# Iberital MC2 over-tightening?



## uma_bica (Mar 28, 2012)

Hi guys,

I've been considering buying an MC2 but I've noticed that on happydonkey's website they mention that "...A NUMBER OF GRINDERS HAVE BEEN RETURNED THIS YEAR DUE TO THEM BEING OVER-TIGHTENED, THIS IS NOT COVERED BY THE WARRANTY AND THIS IS CLASSED AS ABUSE BY IBERITAL...". Not having owned an electric grinder yet - currently have a Zassenhaus - I'm slightly puzzled what causes this. Are people tinkering with the internals or they just tightned the burrs to extreme?

Any comments on this?

I've tried contacting happydonkeys but haven't been lucky to get a reply so far.


----------



## Milesy (Mar 8, 2012)

By tightening the burrs so close they touch. Some advice I seen was to start dialing in by getting them to touch and then backing off from there so maybe this is where it is happening.


----------



## Glenn (Jun 14, 2008)

Some people aggressively turn the knob when tightening, causing the burrs to lock together when almost in contact with each other. This can put strain on the motor and cut it completely.

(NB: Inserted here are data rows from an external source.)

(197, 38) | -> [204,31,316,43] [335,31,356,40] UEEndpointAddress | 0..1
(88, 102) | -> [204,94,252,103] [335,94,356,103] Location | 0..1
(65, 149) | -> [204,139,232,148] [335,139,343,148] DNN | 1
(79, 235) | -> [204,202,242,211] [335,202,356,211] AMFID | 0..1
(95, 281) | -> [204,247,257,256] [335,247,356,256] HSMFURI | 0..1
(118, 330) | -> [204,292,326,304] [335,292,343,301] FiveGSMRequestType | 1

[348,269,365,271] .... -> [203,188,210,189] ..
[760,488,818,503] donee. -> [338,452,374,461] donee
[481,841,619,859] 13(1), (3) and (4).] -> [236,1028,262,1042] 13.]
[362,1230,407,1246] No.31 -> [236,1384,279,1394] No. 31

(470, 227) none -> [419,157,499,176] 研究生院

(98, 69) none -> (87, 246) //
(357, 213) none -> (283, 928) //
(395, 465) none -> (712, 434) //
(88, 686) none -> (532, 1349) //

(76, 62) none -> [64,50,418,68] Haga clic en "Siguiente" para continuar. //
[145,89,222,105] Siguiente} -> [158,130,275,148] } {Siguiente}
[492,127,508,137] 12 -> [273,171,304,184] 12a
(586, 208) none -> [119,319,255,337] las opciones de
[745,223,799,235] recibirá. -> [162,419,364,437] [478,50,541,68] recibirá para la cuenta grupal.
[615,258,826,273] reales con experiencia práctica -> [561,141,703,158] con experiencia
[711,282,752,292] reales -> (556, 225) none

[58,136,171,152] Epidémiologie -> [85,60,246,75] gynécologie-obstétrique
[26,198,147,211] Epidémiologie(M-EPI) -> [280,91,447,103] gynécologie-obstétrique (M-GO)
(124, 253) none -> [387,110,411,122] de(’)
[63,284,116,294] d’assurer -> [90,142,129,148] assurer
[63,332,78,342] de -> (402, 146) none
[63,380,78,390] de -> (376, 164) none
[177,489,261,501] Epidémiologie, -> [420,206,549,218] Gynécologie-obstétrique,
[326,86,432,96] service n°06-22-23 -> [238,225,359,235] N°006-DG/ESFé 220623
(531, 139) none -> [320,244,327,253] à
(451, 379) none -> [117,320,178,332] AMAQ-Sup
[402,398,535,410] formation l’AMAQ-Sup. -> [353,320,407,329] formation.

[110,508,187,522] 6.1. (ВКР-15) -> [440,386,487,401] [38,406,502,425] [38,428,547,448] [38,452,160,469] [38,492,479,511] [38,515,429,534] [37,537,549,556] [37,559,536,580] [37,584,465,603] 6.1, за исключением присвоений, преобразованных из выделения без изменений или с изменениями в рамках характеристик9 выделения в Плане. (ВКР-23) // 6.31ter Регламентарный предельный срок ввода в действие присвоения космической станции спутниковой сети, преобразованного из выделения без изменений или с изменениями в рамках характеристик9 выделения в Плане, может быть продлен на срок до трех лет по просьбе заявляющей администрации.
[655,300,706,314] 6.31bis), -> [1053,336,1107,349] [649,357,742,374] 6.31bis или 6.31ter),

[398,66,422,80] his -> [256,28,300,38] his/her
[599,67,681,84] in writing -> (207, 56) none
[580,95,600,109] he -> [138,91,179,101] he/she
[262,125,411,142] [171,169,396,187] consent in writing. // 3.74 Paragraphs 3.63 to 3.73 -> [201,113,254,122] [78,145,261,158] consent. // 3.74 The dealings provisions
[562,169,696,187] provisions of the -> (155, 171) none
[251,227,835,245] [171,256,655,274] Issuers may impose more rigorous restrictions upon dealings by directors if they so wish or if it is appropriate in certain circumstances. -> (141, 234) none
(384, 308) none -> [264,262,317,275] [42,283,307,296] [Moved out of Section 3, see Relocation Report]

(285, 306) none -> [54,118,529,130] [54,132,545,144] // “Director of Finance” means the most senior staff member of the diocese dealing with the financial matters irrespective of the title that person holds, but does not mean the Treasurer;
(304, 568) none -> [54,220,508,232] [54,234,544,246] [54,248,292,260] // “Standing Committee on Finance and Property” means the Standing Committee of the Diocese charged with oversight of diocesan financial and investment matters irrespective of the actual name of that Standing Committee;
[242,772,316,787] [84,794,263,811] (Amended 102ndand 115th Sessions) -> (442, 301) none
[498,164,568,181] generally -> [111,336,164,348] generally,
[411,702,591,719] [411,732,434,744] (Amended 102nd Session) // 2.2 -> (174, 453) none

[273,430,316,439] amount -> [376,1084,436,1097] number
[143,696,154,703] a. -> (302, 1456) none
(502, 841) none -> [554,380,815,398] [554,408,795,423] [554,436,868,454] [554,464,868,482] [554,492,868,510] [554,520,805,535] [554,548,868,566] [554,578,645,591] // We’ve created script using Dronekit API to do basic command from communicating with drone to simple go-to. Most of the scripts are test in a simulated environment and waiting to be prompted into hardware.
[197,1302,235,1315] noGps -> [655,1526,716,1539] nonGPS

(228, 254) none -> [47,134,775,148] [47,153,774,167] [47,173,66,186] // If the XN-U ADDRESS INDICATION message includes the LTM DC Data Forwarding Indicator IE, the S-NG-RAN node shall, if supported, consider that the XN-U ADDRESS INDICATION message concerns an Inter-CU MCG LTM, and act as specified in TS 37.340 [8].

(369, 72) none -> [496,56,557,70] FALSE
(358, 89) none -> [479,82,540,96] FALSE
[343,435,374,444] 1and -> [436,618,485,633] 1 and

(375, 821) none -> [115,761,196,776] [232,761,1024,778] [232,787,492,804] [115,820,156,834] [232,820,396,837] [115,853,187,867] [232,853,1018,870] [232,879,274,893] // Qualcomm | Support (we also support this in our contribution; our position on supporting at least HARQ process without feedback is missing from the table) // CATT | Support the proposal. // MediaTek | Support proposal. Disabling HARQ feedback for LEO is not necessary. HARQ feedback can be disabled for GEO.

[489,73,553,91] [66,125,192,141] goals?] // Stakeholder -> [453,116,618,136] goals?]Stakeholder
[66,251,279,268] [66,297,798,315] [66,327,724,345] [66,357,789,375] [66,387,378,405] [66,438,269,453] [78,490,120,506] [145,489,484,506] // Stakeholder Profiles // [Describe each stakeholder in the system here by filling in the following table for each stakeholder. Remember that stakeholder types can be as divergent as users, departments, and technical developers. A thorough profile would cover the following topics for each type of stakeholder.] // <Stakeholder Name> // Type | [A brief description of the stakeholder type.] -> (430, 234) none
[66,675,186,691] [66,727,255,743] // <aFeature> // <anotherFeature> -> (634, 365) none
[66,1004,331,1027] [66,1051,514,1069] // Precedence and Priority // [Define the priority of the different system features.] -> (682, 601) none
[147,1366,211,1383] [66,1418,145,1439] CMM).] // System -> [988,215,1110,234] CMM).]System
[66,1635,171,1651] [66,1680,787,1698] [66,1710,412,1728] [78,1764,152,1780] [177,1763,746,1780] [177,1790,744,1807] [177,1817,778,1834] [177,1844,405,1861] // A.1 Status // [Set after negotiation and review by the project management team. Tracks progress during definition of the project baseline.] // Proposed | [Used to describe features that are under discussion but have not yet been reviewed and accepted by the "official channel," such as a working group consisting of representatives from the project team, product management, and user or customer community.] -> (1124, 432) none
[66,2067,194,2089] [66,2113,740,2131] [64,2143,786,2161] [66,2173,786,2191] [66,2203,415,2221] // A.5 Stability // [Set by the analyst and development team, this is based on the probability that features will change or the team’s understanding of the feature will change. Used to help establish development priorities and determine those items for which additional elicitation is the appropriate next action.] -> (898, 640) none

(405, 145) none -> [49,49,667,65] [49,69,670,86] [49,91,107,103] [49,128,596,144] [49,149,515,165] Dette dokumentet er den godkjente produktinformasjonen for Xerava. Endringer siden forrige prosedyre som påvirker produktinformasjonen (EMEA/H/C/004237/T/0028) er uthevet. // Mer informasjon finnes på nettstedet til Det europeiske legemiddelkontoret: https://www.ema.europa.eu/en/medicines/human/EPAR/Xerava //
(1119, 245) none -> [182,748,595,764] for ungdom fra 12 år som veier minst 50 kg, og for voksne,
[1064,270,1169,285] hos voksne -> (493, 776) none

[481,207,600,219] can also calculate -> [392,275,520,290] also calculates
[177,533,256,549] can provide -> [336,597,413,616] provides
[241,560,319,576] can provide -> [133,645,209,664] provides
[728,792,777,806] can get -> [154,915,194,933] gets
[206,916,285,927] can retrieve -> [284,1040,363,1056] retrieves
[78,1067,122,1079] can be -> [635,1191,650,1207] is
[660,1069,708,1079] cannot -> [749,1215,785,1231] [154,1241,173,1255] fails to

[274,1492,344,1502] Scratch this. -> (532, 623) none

This issue affects most worm screw (aka stepless) grinders, so always pay attention to how close the burrs are (by how fine the grind is) before adjusting too much further


----------



## uma_bica (Mar 28, 2012)

Uhhmmm... it makes sense. I have the burrs of my Zassenhaus touching quite a bit - actually growling. So I thought it'd be a common thing in all machines. If I end up getting the MC2 I'll pay close attention to that then. Many thanks for the comments.


----------



## paul_31 (Apr 4, 2012)

I can recommend the MC2 - I got this as my first electric grinder and have had no issues, it's great so far although a very fine adjustment.


----------